:: Records to process

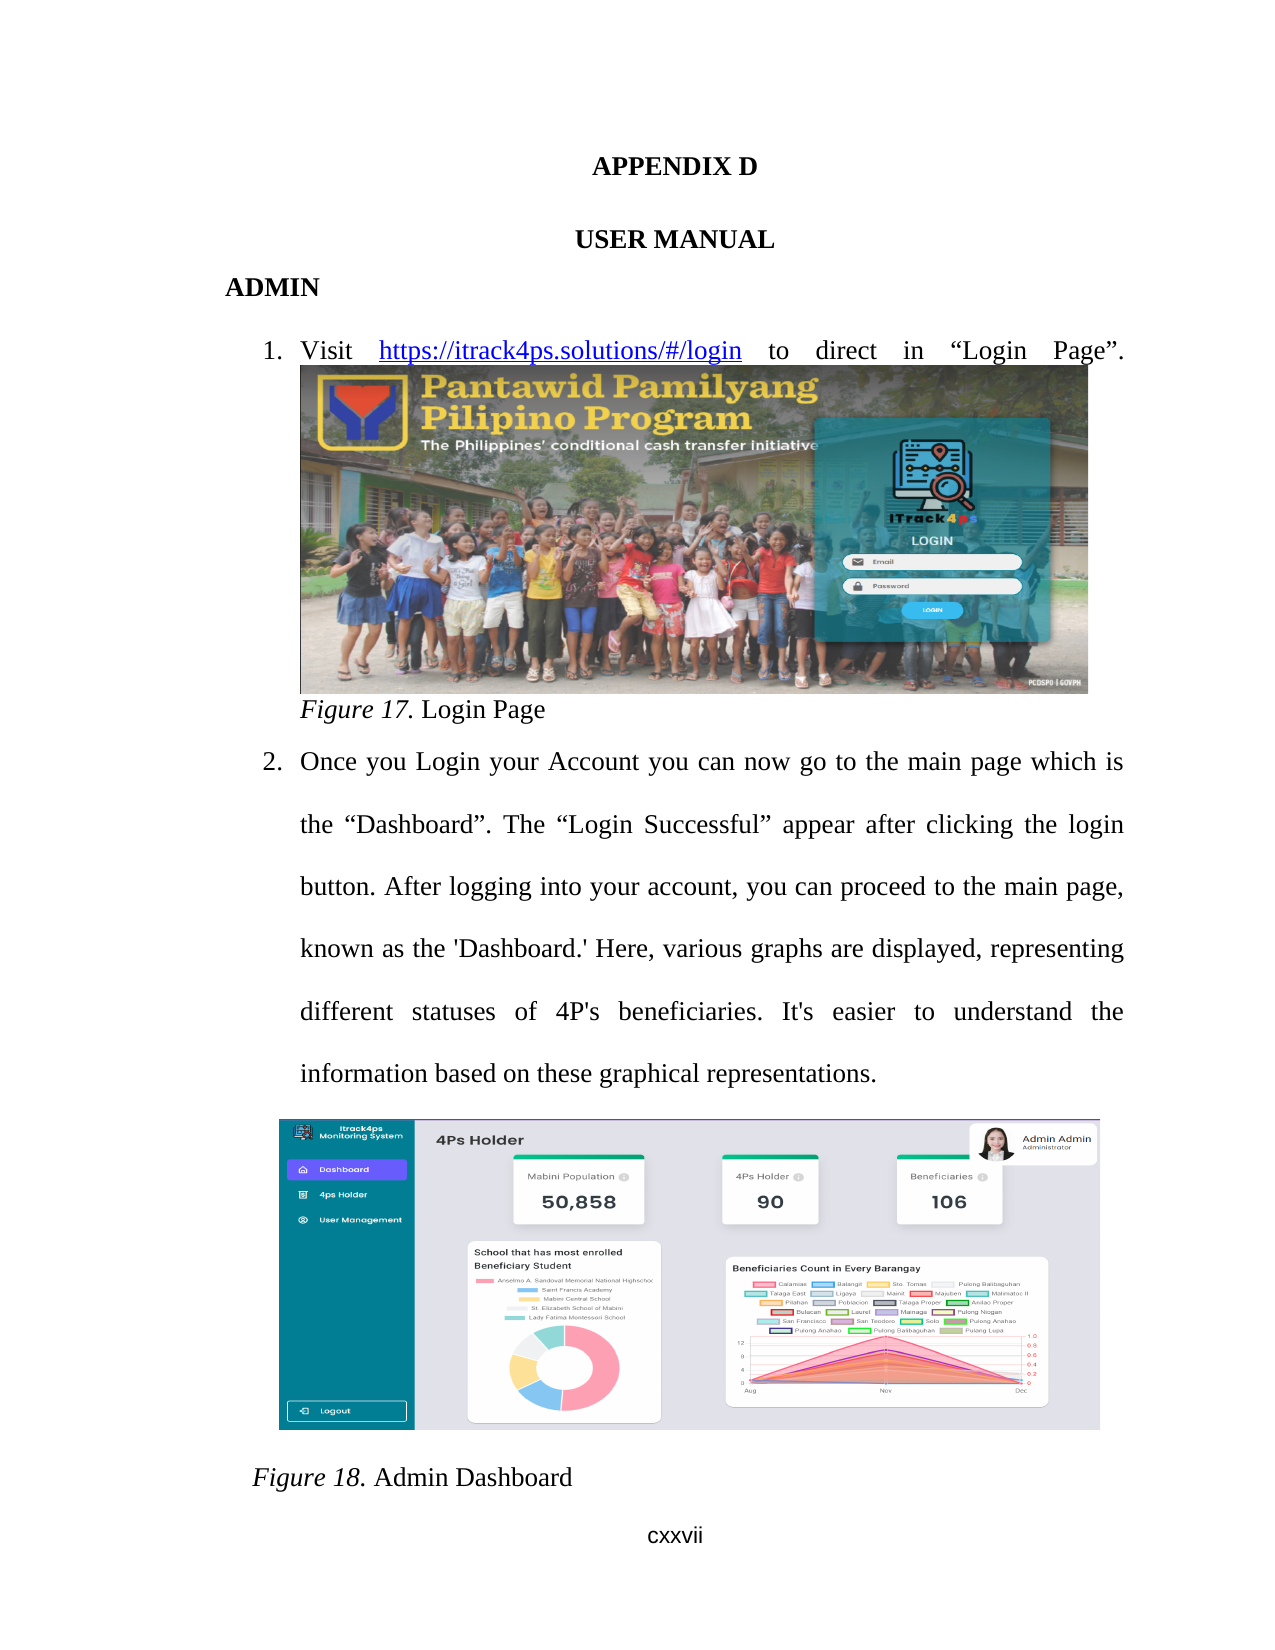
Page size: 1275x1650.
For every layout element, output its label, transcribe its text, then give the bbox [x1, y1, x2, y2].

list Once you Login your Account you can now go to the main page which is the “Dashboard”. The “Login Successful” appear after clicking the login button. After logging into your account, you can proceed to the main page, known as the 'Dashboard.' Here, various graphs are displayed, representing different statuses of 4P's beneficiaries. It's easier to understand the information based on these graphical representations. [262, 745, 1125, 1088]
text Figure 18. Admin Dashboard [225, 1461, 1125, 1492]
subtitle APPENDIX D [225, 150, 1125, 181]
text ADMIN [225, 271, 1125, 303]
subtitle USER MANUAL [225, 223, 1125, 254]
text Figure 17. Login Page [225, 693, 1125, 724]
picture [300, 365, 1089, 694]
picture [279, 1119, 1101, 1430]
list Visit https://itrack4ps.solutions/#/login to direct in “Login Page”. [262, 334, 1125, 693]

::::

__Directions__.
Word for word, restate all of the data, but do not copy the pictures.

__Solution for this problem__.
Page size: 1275x1650.
For every layout element, output its label, transcribe its text, then give the bbox [x1, y1, x2, y2].

list Once you Login your Account you can now go to the main page which is the “Dashboard”. The “Login Successful” appear after clicking the login button. After logging into your account, you can proceed to the main page, known as the 'Dashboard.' Here, various graphs are displayed, representing different statuses of 4P's beneficiaries. It's easier to understand the information based on these graphical representations. [262, 745, 1125, 1088]
text Figure 18. Admin Dashboard [225, 1461, 1125, 1492]
subtitle APPENDIX D [225, 150, 1125, 181]
text ADMIN [225, 271, 1125, 303]
subtitle USER MANUAL [225, 223, 1125, 254]
text Figure 17. Login Page [225, 693, 1125, 724]
picture [300, 365, 1089, 694]
picture [279, 1119, 1101, 1430]
list Visit https://itrack4ps.solutions/#/login to direct in “Login Page”. [262, 334, 1125, 693]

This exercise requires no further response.